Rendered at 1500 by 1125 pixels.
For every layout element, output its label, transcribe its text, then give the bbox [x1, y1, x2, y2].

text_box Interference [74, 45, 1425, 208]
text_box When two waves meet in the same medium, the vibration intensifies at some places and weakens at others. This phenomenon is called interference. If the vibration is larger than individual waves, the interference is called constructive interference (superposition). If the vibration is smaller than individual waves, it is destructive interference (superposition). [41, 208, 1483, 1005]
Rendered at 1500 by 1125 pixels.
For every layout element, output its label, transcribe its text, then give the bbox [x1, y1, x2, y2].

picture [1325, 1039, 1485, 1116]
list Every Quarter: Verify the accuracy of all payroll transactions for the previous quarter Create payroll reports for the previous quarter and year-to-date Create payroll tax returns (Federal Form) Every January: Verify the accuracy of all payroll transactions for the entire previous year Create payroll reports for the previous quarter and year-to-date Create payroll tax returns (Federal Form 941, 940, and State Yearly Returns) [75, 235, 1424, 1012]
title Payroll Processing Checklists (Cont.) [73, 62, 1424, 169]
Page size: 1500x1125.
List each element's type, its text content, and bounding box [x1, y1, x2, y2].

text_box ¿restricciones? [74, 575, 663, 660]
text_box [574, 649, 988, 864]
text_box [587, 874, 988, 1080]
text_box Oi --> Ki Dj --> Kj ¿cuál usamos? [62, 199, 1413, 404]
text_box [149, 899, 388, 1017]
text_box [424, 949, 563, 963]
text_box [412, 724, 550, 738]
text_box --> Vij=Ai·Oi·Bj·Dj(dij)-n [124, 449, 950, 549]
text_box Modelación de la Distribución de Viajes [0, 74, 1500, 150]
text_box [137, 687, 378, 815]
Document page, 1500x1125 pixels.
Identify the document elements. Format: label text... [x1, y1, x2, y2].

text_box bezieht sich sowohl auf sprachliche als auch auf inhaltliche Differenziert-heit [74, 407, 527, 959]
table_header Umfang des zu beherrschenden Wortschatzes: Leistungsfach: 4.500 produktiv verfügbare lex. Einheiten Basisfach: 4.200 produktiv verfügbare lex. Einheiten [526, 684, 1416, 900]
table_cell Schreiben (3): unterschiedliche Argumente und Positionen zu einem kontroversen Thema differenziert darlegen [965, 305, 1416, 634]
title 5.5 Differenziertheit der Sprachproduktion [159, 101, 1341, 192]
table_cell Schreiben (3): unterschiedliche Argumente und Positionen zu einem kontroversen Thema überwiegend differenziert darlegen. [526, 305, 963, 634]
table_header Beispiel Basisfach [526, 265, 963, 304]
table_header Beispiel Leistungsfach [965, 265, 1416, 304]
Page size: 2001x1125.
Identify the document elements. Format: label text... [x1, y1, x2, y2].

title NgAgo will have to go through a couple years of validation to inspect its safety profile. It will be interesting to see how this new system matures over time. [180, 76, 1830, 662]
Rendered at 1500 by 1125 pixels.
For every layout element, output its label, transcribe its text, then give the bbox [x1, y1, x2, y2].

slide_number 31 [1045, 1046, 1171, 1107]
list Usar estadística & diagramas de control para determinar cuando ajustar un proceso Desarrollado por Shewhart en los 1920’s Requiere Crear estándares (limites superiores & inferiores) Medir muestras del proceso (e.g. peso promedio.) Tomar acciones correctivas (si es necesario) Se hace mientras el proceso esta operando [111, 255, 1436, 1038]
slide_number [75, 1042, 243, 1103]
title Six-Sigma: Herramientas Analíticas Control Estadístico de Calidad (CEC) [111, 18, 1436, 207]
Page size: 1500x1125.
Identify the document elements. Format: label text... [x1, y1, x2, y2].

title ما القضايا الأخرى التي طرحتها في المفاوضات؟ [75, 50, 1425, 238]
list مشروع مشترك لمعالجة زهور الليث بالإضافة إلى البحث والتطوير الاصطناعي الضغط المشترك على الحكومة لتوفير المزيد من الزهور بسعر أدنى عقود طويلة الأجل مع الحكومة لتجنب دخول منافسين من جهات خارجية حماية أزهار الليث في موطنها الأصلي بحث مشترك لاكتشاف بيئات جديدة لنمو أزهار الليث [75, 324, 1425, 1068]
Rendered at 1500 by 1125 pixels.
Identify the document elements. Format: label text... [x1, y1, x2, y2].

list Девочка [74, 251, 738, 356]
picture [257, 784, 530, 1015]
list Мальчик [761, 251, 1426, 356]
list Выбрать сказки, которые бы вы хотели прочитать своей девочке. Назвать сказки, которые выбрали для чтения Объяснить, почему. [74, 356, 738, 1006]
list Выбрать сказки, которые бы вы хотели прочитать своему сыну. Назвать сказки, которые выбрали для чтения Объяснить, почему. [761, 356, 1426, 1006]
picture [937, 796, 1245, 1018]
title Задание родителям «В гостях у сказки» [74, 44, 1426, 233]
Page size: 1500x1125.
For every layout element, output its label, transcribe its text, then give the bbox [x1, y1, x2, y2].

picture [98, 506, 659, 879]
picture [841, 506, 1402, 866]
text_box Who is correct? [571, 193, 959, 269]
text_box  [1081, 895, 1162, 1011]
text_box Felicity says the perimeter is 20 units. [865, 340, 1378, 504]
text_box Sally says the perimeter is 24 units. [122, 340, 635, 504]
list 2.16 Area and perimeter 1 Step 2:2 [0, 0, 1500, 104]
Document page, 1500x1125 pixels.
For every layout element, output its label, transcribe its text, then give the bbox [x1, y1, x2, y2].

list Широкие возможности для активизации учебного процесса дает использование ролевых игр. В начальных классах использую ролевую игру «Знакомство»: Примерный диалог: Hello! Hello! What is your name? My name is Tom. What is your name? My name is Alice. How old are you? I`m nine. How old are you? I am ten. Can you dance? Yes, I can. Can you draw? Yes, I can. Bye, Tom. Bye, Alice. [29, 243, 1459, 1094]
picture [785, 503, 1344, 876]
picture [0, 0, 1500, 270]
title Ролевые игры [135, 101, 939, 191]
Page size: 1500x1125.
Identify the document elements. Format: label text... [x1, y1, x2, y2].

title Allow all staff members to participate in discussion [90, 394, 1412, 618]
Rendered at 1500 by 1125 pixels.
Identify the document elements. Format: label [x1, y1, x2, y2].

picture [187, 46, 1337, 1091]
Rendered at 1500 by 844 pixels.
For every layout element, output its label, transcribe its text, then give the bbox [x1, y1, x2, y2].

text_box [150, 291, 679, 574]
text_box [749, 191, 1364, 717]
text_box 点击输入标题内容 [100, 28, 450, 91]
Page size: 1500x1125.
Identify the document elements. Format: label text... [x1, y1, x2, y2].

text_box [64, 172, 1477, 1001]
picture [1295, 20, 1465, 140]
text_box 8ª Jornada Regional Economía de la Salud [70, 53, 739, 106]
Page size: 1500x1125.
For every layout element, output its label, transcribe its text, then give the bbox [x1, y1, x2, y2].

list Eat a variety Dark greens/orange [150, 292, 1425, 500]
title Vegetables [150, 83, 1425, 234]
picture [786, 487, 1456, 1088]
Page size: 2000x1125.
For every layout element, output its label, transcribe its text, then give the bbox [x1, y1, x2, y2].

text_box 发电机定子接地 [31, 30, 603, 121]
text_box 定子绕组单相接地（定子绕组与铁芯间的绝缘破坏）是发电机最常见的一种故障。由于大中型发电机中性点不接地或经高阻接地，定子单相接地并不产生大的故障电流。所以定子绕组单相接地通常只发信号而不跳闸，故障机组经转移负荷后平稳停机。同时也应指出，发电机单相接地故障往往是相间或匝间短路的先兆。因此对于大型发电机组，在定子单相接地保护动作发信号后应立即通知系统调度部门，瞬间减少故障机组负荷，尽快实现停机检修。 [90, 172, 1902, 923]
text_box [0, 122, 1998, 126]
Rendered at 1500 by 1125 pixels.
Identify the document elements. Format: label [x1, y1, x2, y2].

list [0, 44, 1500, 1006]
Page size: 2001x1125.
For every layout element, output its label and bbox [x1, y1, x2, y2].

* _To-do item_:
Reproduce the data above in full, keeping it exactly the same.

* _Result for this task_:
Rendered at 1500 by 1125 pixels.
For every layout element, output its label, transcribe its text, then give the bbox [x1, y1, x2, y2].

text_box Interference [74, 45, 1425, 208]
text_box When two waves meet in the same medium, the vibration intensifies at some places and weakens at others. This phenomenon is called interference. If the vibration is larger than individual waves, the interference is called constructive interference (superposition). If the vibration is smaller than individual waves, it is destructive interference (superposition). [41, 208, 1483, 1005]
Rendered at 1500 by 1125 pixels.
For every layout element, output its label, transcribe its text, then give the bbox [x1, y1, x2, y2].

picture [1325, 1039, 1485, 1116]
list Every Quarter: Verify the accuracy of all payroll transactions for the previous quarter Create payroll reports for the previous quarter and year-to-date Create payroll tax returns (Federal Form) Every January: Verify the accuracy of all payroll transactions for the entire previous year Create payroll reports for the previous quarter and year-to-date Create payroll tax returns (Federal Form 941, 940, and State Yearly Returns) [75, 235, 1424, 1012]
title Payroll Processing Checklists (Cont.) [73, 62, 1424, 169]
Page size: 1500x1125.
List each element's type, its text content, and bounding box [x1, y1, x2, y2].

text_box ¿restricciones? [74, 575, 663, 660]
text_box [574, 649, 988, 864]
text_box [587, 874, 988, 1080]
text_box Oi --> Ki Dj --> Kj ¿cuál usamos? [62, 199, 1413, 404]
text_box [149, 899, 388, 1017]
text_box [424, 949, 563, 963]
text_box [412, 724, 550, 738]
text_box --> Vij=Ai·Oi·Bj·Dj(dij)-n [124, 449, 950, 549]
text_box Modelación de la Distribución de Viajes [0, 74, 1500, 150]
text_box [137, 687, 378, 815]
Document page, 1500x1125 pixels.
Identify the document elements. Format: label text... [x1, y1, x2, y2].

text_box bezieht sich sowohl auf sprachliche als auch auf inhaltliche Differenziert-heit [74, 407, 527, 959]
table_header Umfang des zu beherrschenden Wortschatzes: Leistungsfach: 4.500 produktiv verfügbare lex. Einheiten Basisfach: 4.200 produktiv verfügbare lex. Einheiten [526, 684, 1416, 900]
table_cell Schreiben (3): unterschiedliche Argumente und Positionen zu einem kontroversen Thema differenziert darlegen [965, 305, 1416, 634]
title 5.5 Differenziertheit der Sprachproduktion [159, 101, 1341, 192]
table_cell Schreiben (3): unterschiedliche Argumente und Positionen zu einem kontroversen Thema überwiegend differenziert darlegen. [526, 305, 963, 634]
table_header Beispiel Basisfach [526, 265, 963, 304]
table_header Beispiel Leistungsfach [965, 265, 1416, 304]
Page size: 2001x1125.
Identify the document elements. Format: label text... [x1, y1, x2, y2].

title NgAgo will have to go through a couple years of validation to inspect its safety profile. It will be interesting to see how this new system matures over time. [180, 76, 1830, 662]
Rendered at 1500 by 1125 pixels.
For every layout element, output its label, transcribe its text, then give the bbox [x1, y1, x2, y2].

slide_number 31 [1045, 1046, 1171, 1107]
list Usar estadística & diagramas de control para determinar cuando ajustar un proceso Desarrollado por Shewhart en los 1920’s Requiere Crear estándares (limites superiores & inferiores) Medir muestras del proceso (e.g. peso promedio.) Tomar acciones correctivas (si es necesario) Se hace mientras el proceso esta operando [111, 255, 1436, 1038]
slide_number [75, 1042, 243, 1103]
title Six-Sigma: Herramientas Analíticas Control Estadístico de Calidad (CEC) [111, 18, 1436, 207]
Page size: 1500x1125.
Identify the document elements. Format: label text... [x1, y1, x2, y2].

title ما القضايا الأخرى التي طرحتها في المفاوضات؟ [75, 50, 1425, 238]
list مشروع مشترك لمعالجة زهور الليث بالإضافة إلى البحث والتطوير الاصطناعي الضغط المشترك على الحكومة لتوفير المزيد من الزهور بسعر أدنى عقود طويلة الأجل مع الحكومة لتجنب دخول منافسين من جهات خارجية حماية أزهار الليث في موطنها الأصلي بحث مشترك لاكتشاف بيئات جديدة لنمو أزهار الليث [75, 324, 1425, 1068]
Rendered at 1500 by 1125 pixels.
Identify the document elements. Format: label text... [x1, y1, x2, y2].

list Девочка [74, 251, 738, 356]
picture [257, 784, 530, 1015]
list Мальчик [761, 251, 1426, 356]
list Выбрать сказки, которые бы вы хотели прочитать своей девочке. Назвать сказки, которые выбрали для чтения Объяснить, почему. [74, 356, 738, 1006]
list Выбрать сказки, которые бы вы хотели прочитать своему сыну. Назвать сказки, которые выбрали для чтения Объяснить, почему. [761, 356, 1426, 1006]
picture [937, 796, 1245, 1018]
title Задание родителям «В гостях у сказки» [74, 44, 1426, 233]
Page size: 1500x1125.
For every layout element, output its label, transcribe its text, then give the bbox [x1, y1, x2, y2].

picture [98, 506, 659, 879]
picture [841, 506, 1402, 866]
text_box Who is correct? [571, 193, 959, 269]
text_box  [1081, 895, 1162, 1011]
text_box Felicity says the perimeter is 20 units. [865, 340, 1378, 504]
text_box Sally says the perimeter is 24 units. [122, 340, 635, 504]
list 2.16 Area and perimeter 1 Step 2:2 [0, 0, 1500, 104]
Document page, 1500x1125 pixels.
For every layout element, output its label, transcribe its text, then give the bbox [x1, y1, x2, y2].

list Широкие возможности для активизации учебного процесса дает использование ролевых игр. В начальных классах использую ролевую игру «Знакомство»: Примерный диалог: Hello! Hello! What is your name? My name is Tom. What is your name? My name is Alice. How old are you? I`m nine. How old are you? I am ten. Can you dance? Yes, I can. Can you draw? Yes, I can. Bye, Tom. Bye, Alice. [29, 243, 1459, 1094]
picture [785, 503, 1344, 876]
picture [0, 0, 1500, 270]
title Ролевые игры [135, 101, 939, 191]
Page size: 1500x1125.
Identify the document elements. Format: label text... [x1, y1, x2, y2].

title Allow all staff members to participate in discussion [90, 394, 1412, 618]
Rendered at 1500 by 1125 pixels.
Identify the document elements. Format: label [x1, y1, x2, y2].

picture [187, 46, 1337, 1091]
Rendered at 1500 by 844 pixels.
For every layout element, output its label, transcribe its text, then give the bbox [x1, y1, x2, y2].

text_box [150, 291, 679, 574]
text_box [749, 191, 1364, 717]
text_box 点击输入标题内容 [100, 28, 450, 91]
Page size: 1500x1125.
Identify the document elements. Format: label text... [x1, y1, x2, y2].

text_box [64, 172, 1477, 1001]
picture [1295, 20, 1465, 140]
text_box 8ª Jornada Regional Economía de la Salud [70, 53, 739, 106]
Page size: 1500x1125.
For every layout element, output its label, transcribe its text, then give the bbox [x1, y1, x2, y2].

list Eat a variety Dark greens/orange [150, 292, 1425, 500]
title Vegetables [150, 83, 1425, 234]
picture [786, 487, 1456, 1088]
Page size: 2000x1125.
For every layout element, output its label, transcribe its text, then give the bbox [x1, y1, x2, y2].

text_box 发电机定子接地 [31, 30, 603, 121]
text_box 定子绕组单相接地（定子绕组与铁芯间的绝缘破坏）是发电机最常见的一种故障。由于大中型发电机中性点不接地或经高阻接地，定子单相接地并不产生大的故障电流。所以定子绕组单相接地通常只发信号而不跳闸，故障机组经转移负荷后平稳停机。同时也应指出，发电机单相接地故障往往是相间或匝间短路的先兆。因此对于大型发电机组，在定子单相接地保护动作发信号后应立即通知系统调度部门，瞬间减少故障机组负荷，尽快实现停机检修。 [90, 172, 1902, 923]
text_box [0, 122, 1998, 126]
Rendered at 1500 by 1125 pixels.
Identify the document elements. Format: label [x1, y1, x2, y2].

list [0, 44, 1500, 1006]
Page size: 2001x1125.
For every layout element, output its label and bbox [x1, y1, x2, y2].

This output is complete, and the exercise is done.